NBP’s lease could generate steady revenue for BuCor modernization

Bureau of Corrections (BuCor) Director General Gregorio Pio Catapang said the New Bilibid Prison (NBP) site will be transformed into a mixed-use property that could generate steady revenue to support the Bureau’s ongoing development and modernization plan.

Catapang made this remark as BuCor hosted a market-sounding summit at The Somerset in Alabang, Muntinlupa City, where the bureau unveiled plans to unlock its vast assets in preparation for the NBP’s closure by 2028.

He said the summit focused on the 160-hectare portion of the NBP property available for purely commercial leasing arrangements, and an additional 106 hectares slated for Public-Private Partnership (PPP) or Joint Venture (JV) agreements.

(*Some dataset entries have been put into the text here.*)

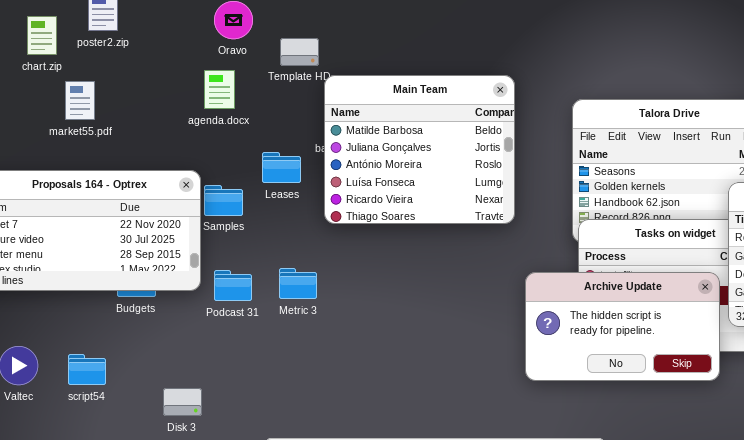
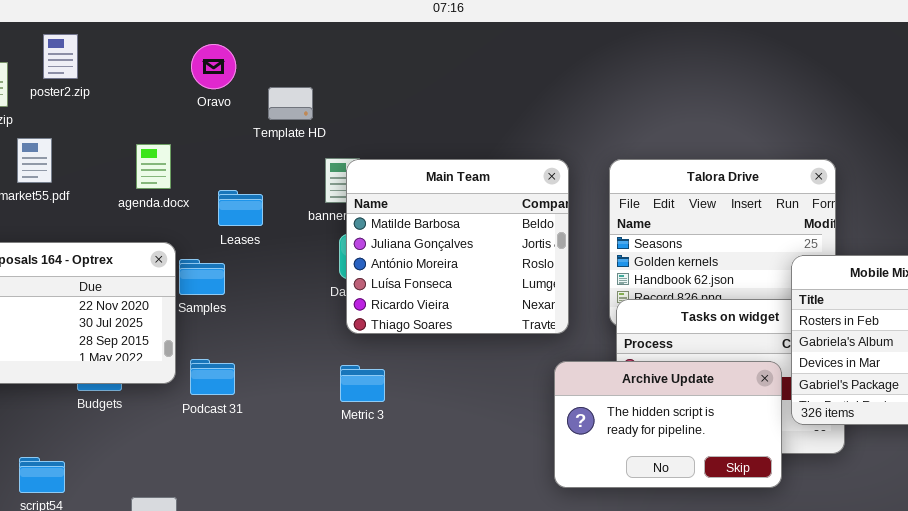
agenda.docx: [204,70,235,109] -> [136,144,171,189], moved
Main Team: [324,75,515,224] -> [346,159,569,334], moved
Leases: [262,152,301,183] -> [218,190,263,226], moved
Metric 3: [279,268,317,299] -> [340,365,385,402], moved

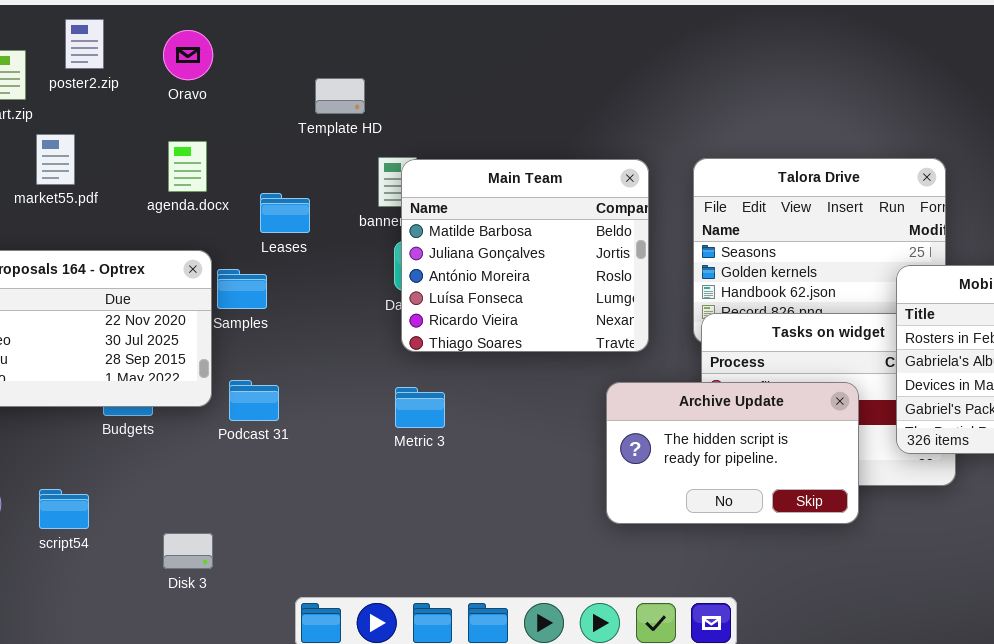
Oravo: [191,44,236,89] -> [163,30,213,80], moved
Archive Update: [554,361,782,488] -> [606,382,859,524], moved

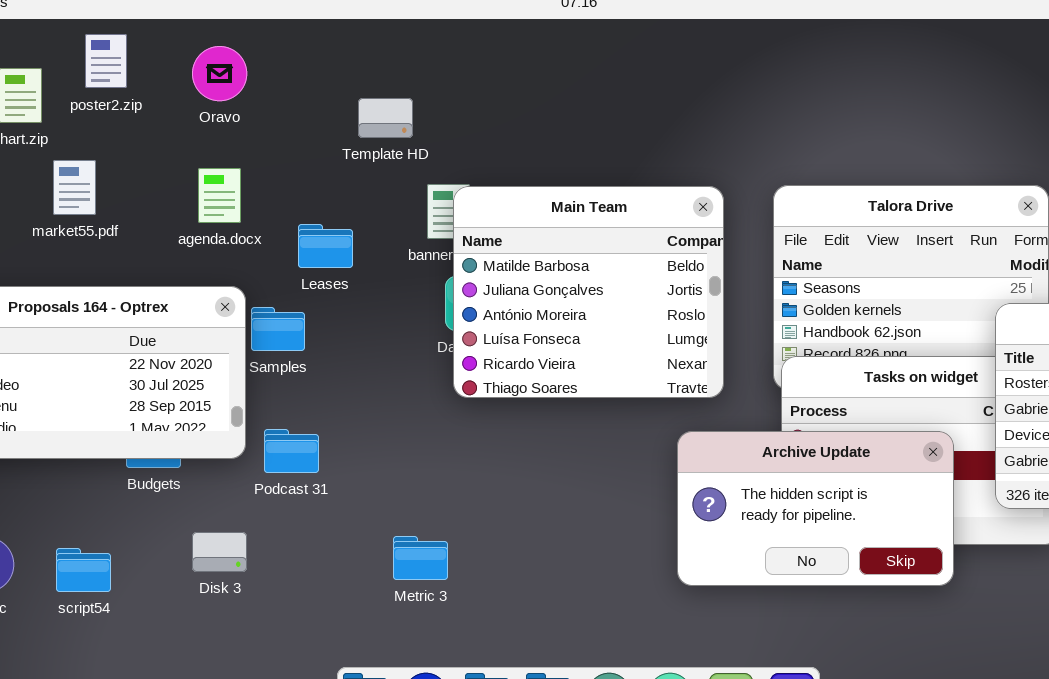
Metric 3: [395,387,445,428] -> [393,536,448,580], moved
Disk 3: [163,533,213,569] -> [192,532,247,572], moved

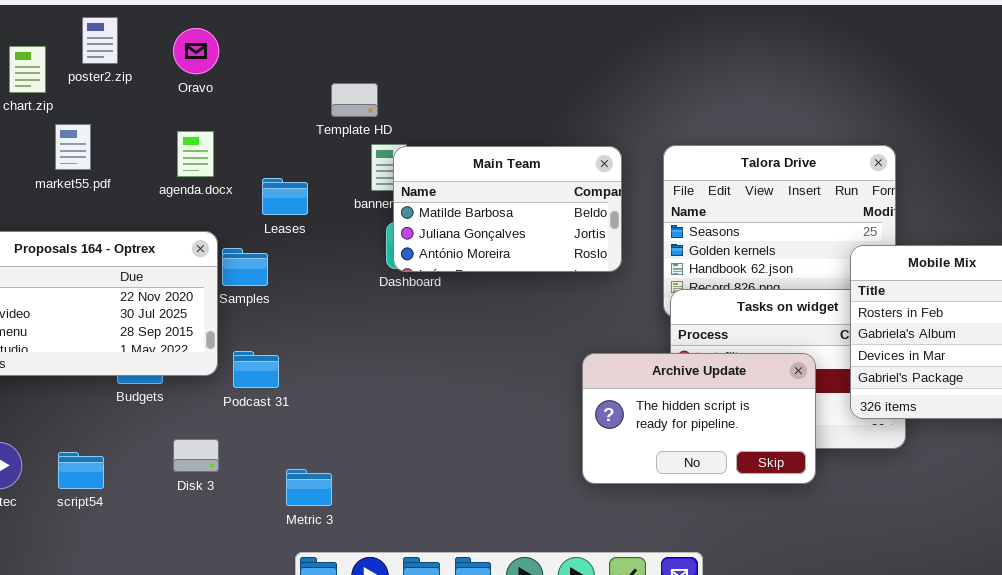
Template HD: [358,98,413,138] -> [331,83,378,117], moved
Main Team: [453,186,724,398] -> [393,146,622,272], resized
Metric 3: [393,536,448,580] -> [286,469,332,506], moved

Catapang said while portions of the property will be leased, none of the NBP’s assets will be sold, maintaining government ownership throughout.

He said lease rates are projected between P65 and P100 per square meter per month, inclusive of VAT, with annual lease revenues from the 160-hectare commercial area ranging from approximately P1.25 billion to P1.92 billion.

The arrangement will be structured as a commercialized long-term lease, with all improvements to the property remaining the sole property of BuCor, ensuring no divestment of government assets.

The initial contract duration is proposed at 50 years, with options to renew for an additional 20 to 49 years.